**Task details**. For the entries below, repeat exactly each line starting with the one that contains "pinky mcp: (116, 184)" and going on through the one that contains "ring pip: (694, 547)", and no others.

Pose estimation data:
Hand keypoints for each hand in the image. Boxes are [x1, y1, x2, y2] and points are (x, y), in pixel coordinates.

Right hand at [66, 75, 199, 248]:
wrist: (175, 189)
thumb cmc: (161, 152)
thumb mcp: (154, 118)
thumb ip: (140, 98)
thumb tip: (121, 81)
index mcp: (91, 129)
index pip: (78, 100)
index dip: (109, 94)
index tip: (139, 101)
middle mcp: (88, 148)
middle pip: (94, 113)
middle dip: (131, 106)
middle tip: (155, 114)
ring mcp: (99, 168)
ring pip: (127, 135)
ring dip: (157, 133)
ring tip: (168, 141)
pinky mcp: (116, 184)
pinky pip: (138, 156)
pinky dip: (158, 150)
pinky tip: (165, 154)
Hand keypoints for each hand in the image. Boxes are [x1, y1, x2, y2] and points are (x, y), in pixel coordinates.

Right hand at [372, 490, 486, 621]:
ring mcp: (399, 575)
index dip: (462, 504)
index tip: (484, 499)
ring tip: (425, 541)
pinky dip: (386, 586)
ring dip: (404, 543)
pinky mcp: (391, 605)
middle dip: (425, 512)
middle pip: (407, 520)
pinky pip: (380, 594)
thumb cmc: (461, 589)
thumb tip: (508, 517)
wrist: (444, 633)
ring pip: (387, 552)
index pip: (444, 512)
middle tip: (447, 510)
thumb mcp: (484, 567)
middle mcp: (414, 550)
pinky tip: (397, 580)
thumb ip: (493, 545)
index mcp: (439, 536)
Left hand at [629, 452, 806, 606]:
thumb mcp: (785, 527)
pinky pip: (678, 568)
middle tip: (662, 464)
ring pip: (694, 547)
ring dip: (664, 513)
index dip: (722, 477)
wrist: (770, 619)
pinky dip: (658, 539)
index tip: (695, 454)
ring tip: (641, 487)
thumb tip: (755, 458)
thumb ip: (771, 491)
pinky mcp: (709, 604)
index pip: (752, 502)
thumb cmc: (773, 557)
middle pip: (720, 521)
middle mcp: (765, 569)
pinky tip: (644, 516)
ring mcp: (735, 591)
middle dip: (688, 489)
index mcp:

**Solution for this task**.
pinky mcp: (116, 184)
pinky pip: (138, 156)
pinky dip: (158, 150)
pinky tip: (165, 154)
Hand keypoints for each hand in the image. Boxes are [x1, y1, x2, y2] and points are (x, y), in pixel coordinates.

Right hand at [372, 490, 486, 621]:
ring mcp: (399, 575)
index dip: (462, 504)
index tip: (484, 499)
ring tip: (425, 541)
pinky dip: (386, 586)
ring dip: (404, 543)
pinky mcp: (391, 605)
middle dip: (425, 512)
middle pip: (407, 520)
pinky pip: (380, 594)
thumb cmc: (461, 589)
thumb tip: (508, 517)
wrist: (444, 633)
ring pip: (387, 552)
index pip: (444, 512)
middle tip: (447, 510)
thumb mcp: (484, 567)
middle mcp: (414, 550)
pinky tip: (397, 580)
thumb ip: (493, 545)
index mcp: (439, 536)
Left hand at [629, 452, 806, 606]:
thumb mcp: (785, 527)
pinky pip: (678, 568)
middle tip: (662, 464)
ring pip: (694, 547)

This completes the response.